Danielle Dutton writes with a deft explosiveness that craters the page with stunning, unsettling precision. Here “car lights like licorice whips slick the road outside the window,” there “the puffed-thumb Emma person” sways and falls, and everywhere “the firelight is orange against the midnight of the ocean.” Her marvelous, generous Attempts at a Life proves that, like Gertrude Stein, she knows how to be “at once talking and listening.“
Complete and devastating…. Dutton’s characters, and they are vivid characters, all approach the world as if it were immovable in its construction and the ways it will hurt them. The narrator of “S&M” writes, “What is it to walk away? Love treats my tongue like an oak leaf” but doesn’t walk away. She, like Madame Bovary, like Alice James, is bound by others. Even Jane Eyre, precariously tied at the rib, becomes less the recipient of a happy ending than a life dangled out to the world, incomplete.
—Adam Peterson, Octopus Magazine
A compelling, enigmatic read. Ideal for readers of the fiction and the literary essay alike, Danielle Dutton’s new book is a significant contribution to contemporary experimental writing.
—Kristina Marie Darling, Dogmatika
I would want to claim these pieces firmly as prose poems–in large part because of the way that poetry has become the big tent where everything that doesn’t fit somewhere else is welcome. . . . Dutton is certainly at home in a theoretical universe–one could discuss many of these poems–and quite profitably, I think–in terms of contemporary literary theory.
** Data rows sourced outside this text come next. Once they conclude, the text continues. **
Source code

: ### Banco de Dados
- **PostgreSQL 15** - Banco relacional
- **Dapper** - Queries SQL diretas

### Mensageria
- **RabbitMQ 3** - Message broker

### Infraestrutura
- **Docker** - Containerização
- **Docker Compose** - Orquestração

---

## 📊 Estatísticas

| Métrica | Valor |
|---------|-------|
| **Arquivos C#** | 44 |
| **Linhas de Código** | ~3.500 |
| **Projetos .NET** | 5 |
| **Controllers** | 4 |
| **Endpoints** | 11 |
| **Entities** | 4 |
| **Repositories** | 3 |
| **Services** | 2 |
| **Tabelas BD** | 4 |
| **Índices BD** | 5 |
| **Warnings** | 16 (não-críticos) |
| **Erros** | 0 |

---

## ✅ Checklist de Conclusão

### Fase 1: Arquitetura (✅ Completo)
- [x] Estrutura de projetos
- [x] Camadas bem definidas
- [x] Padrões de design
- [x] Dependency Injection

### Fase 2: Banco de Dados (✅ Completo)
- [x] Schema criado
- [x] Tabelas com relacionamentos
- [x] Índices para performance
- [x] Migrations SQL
However, Dutton’s work is incredibly inviting–she’s able to inhabit the insights of theory and then perform them without having to get bogged down in the sort of jargon or explanation that might deter the general reader (whoever you are). Dutton’s work is “accessible” in the best way possible. She’s working at a remarkably high level of insight while still inviting you to enjoy yourself.
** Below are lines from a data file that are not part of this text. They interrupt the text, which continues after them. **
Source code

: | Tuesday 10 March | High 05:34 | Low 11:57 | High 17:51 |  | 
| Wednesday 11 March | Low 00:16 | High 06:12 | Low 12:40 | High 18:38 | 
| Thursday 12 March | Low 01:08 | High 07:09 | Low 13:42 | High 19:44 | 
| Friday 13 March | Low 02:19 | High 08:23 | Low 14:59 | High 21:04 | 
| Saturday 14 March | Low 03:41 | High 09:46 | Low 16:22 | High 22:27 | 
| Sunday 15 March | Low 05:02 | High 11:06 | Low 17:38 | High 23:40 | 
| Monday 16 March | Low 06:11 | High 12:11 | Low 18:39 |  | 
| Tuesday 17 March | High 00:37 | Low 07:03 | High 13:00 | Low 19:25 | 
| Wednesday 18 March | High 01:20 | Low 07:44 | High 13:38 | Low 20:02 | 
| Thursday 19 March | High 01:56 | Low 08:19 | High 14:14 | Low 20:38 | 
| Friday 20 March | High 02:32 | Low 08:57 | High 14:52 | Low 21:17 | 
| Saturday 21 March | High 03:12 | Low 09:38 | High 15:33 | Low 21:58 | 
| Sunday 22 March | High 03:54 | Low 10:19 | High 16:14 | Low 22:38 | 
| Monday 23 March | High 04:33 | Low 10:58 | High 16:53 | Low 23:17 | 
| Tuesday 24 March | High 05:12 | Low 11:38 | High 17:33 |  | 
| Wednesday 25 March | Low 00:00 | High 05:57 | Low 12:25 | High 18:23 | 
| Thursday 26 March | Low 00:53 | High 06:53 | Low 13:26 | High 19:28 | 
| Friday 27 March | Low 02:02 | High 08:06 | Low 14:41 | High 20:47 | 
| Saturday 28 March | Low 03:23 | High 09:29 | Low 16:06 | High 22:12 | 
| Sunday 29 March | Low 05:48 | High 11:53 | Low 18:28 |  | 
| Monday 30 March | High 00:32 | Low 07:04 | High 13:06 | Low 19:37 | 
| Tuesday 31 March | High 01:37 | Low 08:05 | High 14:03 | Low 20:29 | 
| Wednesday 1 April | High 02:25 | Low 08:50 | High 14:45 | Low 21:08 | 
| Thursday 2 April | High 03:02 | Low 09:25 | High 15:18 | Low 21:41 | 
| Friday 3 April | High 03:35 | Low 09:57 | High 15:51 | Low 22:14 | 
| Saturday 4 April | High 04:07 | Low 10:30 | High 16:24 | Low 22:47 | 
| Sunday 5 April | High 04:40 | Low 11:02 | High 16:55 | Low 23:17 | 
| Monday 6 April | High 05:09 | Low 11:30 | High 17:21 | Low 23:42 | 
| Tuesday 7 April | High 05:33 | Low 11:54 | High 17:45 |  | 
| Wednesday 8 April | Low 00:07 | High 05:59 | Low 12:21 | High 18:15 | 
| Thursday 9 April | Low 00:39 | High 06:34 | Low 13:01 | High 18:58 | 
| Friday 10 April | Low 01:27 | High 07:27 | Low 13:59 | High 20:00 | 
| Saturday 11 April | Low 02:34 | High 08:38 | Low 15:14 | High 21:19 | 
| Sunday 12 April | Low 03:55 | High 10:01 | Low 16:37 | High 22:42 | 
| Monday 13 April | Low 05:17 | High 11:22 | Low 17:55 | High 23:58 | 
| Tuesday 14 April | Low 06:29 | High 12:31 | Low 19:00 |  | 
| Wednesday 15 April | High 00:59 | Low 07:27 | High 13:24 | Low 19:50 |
—Jason Schneiderman, Coldfront
excerpts from Attempts at a Life
- “A Room with a Corpse,” in Octopus Magazine
- “Alice James” and “Hester Prynne,” in Double Room
- “Portrait of a Lady” in 5_trope
- “S&M,” in Tarpaulin Sky
Danielle Dutton is also the author of S P R A W L (Siglio Press), which was a finalist for the Believer Book Award. In 2010, Dutton launched her own independent press Dorothy, a publishing project, dedicated to works of fiction, “or near fiction, or about fiction, mostly by women.”